Last week I was in Newark Airport, ready to board a plane for Munich on my way back from the States. Next to me was a German mom helping her son with English homework. She was giving him words and he was supposed to give her the English translation. The kid was funny and smart - not that his answers were so correct, but they were creative to the point that he had me laughing as I tried to ignore him. Finally I talked to the mom and took the book and started drilling him myself. I used to be an English teacher in Germany, see. We all ended up laughing. The son asked me if I would like to switch seats with him during the flight so I could sit with his mom.

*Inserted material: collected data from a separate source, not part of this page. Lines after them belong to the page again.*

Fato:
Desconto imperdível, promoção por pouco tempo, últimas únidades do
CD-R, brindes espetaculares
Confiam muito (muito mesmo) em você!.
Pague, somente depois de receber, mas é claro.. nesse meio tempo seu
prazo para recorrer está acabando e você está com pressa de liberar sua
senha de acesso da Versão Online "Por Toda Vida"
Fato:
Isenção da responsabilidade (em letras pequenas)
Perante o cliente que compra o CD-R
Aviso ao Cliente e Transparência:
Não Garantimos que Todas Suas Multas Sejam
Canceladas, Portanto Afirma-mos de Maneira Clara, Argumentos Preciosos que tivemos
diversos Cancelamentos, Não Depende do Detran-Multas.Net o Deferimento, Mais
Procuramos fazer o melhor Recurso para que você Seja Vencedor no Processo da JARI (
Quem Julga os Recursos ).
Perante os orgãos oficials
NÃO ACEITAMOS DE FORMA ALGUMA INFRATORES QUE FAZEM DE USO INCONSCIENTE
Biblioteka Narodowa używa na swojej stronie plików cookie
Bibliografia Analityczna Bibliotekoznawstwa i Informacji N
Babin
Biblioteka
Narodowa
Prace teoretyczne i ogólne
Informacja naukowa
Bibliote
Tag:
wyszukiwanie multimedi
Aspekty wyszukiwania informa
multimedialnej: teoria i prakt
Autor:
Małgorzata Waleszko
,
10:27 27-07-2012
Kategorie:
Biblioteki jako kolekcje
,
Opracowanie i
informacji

I said sure. He squinted his eyes and said, "You don't happen to have a business class seat, do you?" Sly kid. Like I would have given that up. But good thing I didn't because his mom and I had a few hours of interesting, soulful conversation on the plane. Turns out she's Brazilian, living in Germany for years. We had gone to Germany as expats around the same time. So much in common. Her temperamental, warm Brazilian aura was hard for her to reconcile with the cool nature of German society. We discussed. We laughed. I even cried a bit. It was a lovely ending to a warm, emotional trip. We parted with kisses as I ran to make my connection. We talked about the feeling of being home, and how hard it is to define home after so many years of expat life.
And as we were laughing and discussing and philosophizing about the meaning of home at 38,000 feet, the world was being ripped open in Japan.
What a juxtaposition.
I have had a hard time absorbing the news this week. Every little thing feels like another slap, another bite. But it's more than that. I think I felt the mother of all useless emotions - guilt. Guilt that during that kind of trauma I was laughing, relaxing, enjoying. I was reading Chris Fosters's latest post when it dawned on me: I need to calm down and figure out what I want to do about this.
You see, I am all about the home. That's why I wanted to do a B&B - to give people a sense of home when they are far away from their own. I am not a fan of huge spaces. I like cozy, comfortable, stylish and reasonable spaces. I like sensible things. But more than anything, I honor, above all, the value of the home. Because without a home, we have no orientation, no direction, no starting place. Without a home, we are as good as lost.
When one of my dearest friends made me aware of a charity that provides emergency shelter in the most practical form in catastrophe - hit areas, I was intrigued. What could be more sensible than providing homeless and displaced families with a home, however humble and basic? What could make more sense than giving a family a point from which to start over?
I'm fortunate. I have shelter.
Fortunate enough to not have had to go through the trauma so many on the planet have experienced. I don't know what the future holds, so today is really the best gift ever. Today, I am fortunate enough to have shelter from the storm.
You're fortunate. You have shelter.
If you have people who love you, and you are warm and safe, and your belly is full, you are fortunate too. Every single one of you. Do something with your fortune. Don't sit on it and think it's boring and things are never going to go your way. Believe me, things are very much going your way.
Now it's time to give Japan shelter.
It can be a little donation, it can be big, but make it something. Don't take the cynical attitude that the money will never get there. My charity of choice for this catastrophy is Shelter Box . Shelter Box provides displaced families with a box. Each box contains a tent sufficent for 10 people, a children's pack with crayons and coloring books (for kids who have lost every little thing, this might be the most comforting thing of all), thermal blankets and insulated ground sheets, a hammer, saw, ax, wire cutters and shovel to get through what might be a portion of your destroyed home or to help dig a latrine, either a wood burning or multi fuel stove, pots, pans, dishes, and the box itself can be used as a small crib for a newborn.
Basically, you are supplying a family with a mini-home. I have a feeling Tammy Strobel would love this.
Each box has a value of about $1,000. Give what you can and another Japanese family will have found shelter from this reprehensible, catastrophic, terrifying, horrifying storm that doesn't seem like it will end any time soon.
I think I am going to send my new German-Brazilian friend an email and see how she's doing.